Not only do I want to raise at least £3000 as part of my fundraising, but I want to train for a time that I will personally feel proud of achieving.

I want to aim for at least a sub 4:30 marathon.

This would mean taking more than 20 minutes off from my current marathon PB (4:54 – achieved at Chelmsford marathon in 2015, pre-Oscar).

Chelmsford marathon 2015I have never completed a full training cycle successfully.  I always get sidetracked by interesting ultras, or trail marathons or long runs with friends along the way.  This time though, I am determined to remain on task and focused, with no other races booked in until at least May 2019!  (Although I have two cross country races within the next couple of weeks, but both under 6miles in distance).  I even successfully resisted entering the Country to Capital 45m and the brand new Rose of the Shires 50m ultra in April – agreeing instead, to marshal at both events.

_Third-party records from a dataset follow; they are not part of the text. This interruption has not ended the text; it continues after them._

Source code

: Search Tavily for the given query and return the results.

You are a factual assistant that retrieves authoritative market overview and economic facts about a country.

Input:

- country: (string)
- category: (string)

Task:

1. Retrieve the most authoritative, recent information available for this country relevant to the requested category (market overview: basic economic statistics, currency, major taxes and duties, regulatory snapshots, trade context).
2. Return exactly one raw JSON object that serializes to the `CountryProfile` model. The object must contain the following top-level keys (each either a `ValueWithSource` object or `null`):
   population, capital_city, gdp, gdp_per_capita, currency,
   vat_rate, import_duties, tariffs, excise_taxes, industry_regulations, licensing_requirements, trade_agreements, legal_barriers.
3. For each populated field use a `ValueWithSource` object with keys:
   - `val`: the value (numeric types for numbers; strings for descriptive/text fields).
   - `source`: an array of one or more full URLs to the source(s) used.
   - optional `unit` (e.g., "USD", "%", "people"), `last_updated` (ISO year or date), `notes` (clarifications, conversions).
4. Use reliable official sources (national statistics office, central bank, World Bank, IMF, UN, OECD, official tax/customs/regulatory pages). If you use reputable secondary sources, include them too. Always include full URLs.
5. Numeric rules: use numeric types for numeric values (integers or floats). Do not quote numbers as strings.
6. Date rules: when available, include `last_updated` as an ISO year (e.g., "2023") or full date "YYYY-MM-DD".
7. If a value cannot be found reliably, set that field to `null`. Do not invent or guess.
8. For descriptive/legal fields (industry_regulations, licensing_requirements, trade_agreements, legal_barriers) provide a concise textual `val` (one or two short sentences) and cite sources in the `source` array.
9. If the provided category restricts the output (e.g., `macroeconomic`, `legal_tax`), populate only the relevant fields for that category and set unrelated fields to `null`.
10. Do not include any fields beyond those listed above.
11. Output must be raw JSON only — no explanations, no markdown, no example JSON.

I’ve read a lot about the Hanson’s Marathon Method over the past few years and noticed the difference to my times and endurance as I began to adopt some of the key principles of the plan into my training week.

Hansons Marathon Method bookI had particular success following the tempo sessions.  They allowed me to have belief in my ability to run continuously at a tempo pace over longer distances.

The speedwork sessions were also so useful, as I am unable to attend speedwork sessions on a running club night (Dan doesn’t return home from work in time for me to get there) and I never really know how to structure the sessions myself.

Running 5-6 days a week does really work for me and I definitely notice the gains to be had from more frequent running.  Having organised set workouts on a plan encourages me to get out and run on those days.

My main concern with the plan that my rest day has to fall on a Monday.  (I work through the night on a Sunday until 6am Monday morning.  I then only get a maximum of an hour of sleep before Dan leaves for work and I have Oscar on my own until Dan returns at 9pm.  By that point I’m absolutely exhausted having had just one hour of sleep from the previous night and it would be an impossible ask to head out for a run on Dan’s return.)  This then means that I can’t really be very flexible if something crops up later in the week where I would normally be able to swap my rest day around.

I’ve written out the plan in full as written in the book, but there will be tweaks on the days I run.  Mainly Monday and Wednesday runs will be swapped (as mentioned above) and Friday and Sunday runs (as Sunday has become our family day at home and I work Sunday evenings).

Hanson's Marathon Method plan

So, first run on the plan starts tomorrow (although the first week is filled with easy runs)…wish me luck!

Which training plans do you use for your marathons?
How many times per week do you prefer to run?